Rotate the signing secret
If a secret leaks or you simply want to rotate periodically, callPOST /webhooks/{id}/rotate-secret. The response includes the new secret field (returned exactly once), and the next event delivery is signed with the new value. The old secret is invalidated immediately.
Send a test event
POST /webhooks/{id}/test publishes a synthetic sendmux.test event scoped to your team. The response contains the event_id so you can correlate receipt on your endpoint via X-Sendmux-Event-Id.
Reference
The remainder of this page is a contract reference for the wire format.Event types
Sendmux defines the event types below. Subscribe to just the ones you need.| Event type | When it fires |
|---|---|
ses.bounce | A message you sent was bounced by the recipient mail server. |
ses.complaint | A recipient marked one of your messages as spam. |
ses.delivery | A message was successfully delivered to the recipient mail server. |
ses.reject | Our outbound platform refused to send the message (for example, rate-limited or reputation-blocked). |
ses.delivery_delay | A recipient mail server is temporarily unavailable — we’re still retrying. |
mail.inbound | An inbound message arrived at one of your mailboxes. Fires for both normal mail and spam-classified mail. |
sendmux.test | A synthetic event emitted by POST /webhooks/{public_id}/test so you can verify end-to-end delivery. |
Delivery headers
Every webhook POST carries these HTTP headers.| Header | Value |
|---|---|
Content-Type | application/json |
X-Sendmux-Signature | sha256=<hex-hmac-sha256(body, secret)> |
X-Sendmux-Event-Id | evt_<cuid2> — unique per event, stable across retries |
X-Sendmux-Event-Type | One of the event types in the table above |
X-Sendmux-Delivery-Attempt | 1 on the first delivery; increments on each retry |
Delivery body
The request body is the canonical event envelope.| Field | Description |
|---|---|
id | Stable per-event identifier. Also sent in the X-Sendmux-Event-Id header. |
source | "ses" for outbound delivery events, "mail" for inbound, "sendmux" for synthetic test events. |
event_type | The dotted {source}.{type} form — e.g. "ses.bounce", "mail.inbound". Mirrors the value of the X-Sendmux-Event-Type header. |
type | Event subtype without the source prefix — e.g. "bounce", "inbound", "test". |
raw_source | The event payload as Sendmux first observed it. Mirrors the upstream provider’s payload verbatim, so its nested keys reflect the upstream contract (often camelCase) — use this when you need a field we haven’t surfaced in normalised. |
normalised.is_spam | Populated only for mail.inbound — true for spam, false for ham, null for every other event type. |
Permissions
Webhook endpoints are gated by the following API-key permissions. Keys with the wildcardwebhook.* satisfy all of them, and the built-in root:full role includes webhook.*. A dedicated root:webhook_admin preset is available for keys that manage only webhooks.

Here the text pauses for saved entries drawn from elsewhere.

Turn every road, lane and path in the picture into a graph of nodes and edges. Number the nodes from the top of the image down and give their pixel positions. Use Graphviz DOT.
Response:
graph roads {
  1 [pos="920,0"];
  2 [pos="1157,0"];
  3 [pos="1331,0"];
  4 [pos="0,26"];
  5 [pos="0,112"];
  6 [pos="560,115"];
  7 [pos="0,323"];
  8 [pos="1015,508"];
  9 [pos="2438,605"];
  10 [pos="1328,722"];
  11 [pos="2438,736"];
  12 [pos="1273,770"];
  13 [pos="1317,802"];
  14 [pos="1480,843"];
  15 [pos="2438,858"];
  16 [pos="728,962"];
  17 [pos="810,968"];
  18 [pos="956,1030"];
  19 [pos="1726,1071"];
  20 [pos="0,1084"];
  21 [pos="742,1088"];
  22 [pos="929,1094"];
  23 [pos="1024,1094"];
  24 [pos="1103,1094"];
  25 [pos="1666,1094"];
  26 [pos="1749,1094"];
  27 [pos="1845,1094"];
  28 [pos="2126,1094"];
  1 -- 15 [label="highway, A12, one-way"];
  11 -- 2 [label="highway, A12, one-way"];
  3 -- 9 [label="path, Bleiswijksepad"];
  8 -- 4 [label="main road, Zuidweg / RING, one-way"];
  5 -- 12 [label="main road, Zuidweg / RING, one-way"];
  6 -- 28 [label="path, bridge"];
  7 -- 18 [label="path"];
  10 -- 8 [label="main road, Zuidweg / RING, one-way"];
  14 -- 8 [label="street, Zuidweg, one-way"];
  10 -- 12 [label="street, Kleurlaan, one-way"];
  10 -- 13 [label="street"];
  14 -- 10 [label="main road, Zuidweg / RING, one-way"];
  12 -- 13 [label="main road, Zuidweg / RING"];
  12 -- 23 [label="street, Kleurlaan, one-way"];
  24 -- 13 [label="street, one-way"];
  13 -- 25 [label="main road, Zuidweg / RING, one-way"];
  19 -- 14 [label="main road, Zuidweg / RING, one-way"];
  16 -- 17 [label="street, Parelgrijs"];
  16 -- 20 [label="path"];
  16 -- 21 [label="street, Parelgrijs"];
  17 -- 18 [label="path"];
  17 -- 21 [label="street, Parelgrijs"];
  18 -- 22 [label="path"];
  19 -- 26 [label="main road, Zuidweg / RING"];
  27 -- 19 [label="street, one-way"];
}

| Endpoint | Required permission |
|---|---|
POST /webhooks | webhook.create |
GET /webhooks | webhook.read |
GET /webhooks/{public_id} | webhook.read |
PATCH /webhooks/{public_id} | webhook.update |
DELETE /webhooks/{public_id} | webhook.delete |
POST /webhooks/{public_id}/rotate-secret | webhook.manage |
POST /webhooks/{public_id}/test | webhook.manage |
Keys provisioned with
root:readonly carry webhook.read so monitoring integrations can list your subscriptions without being able to modify them.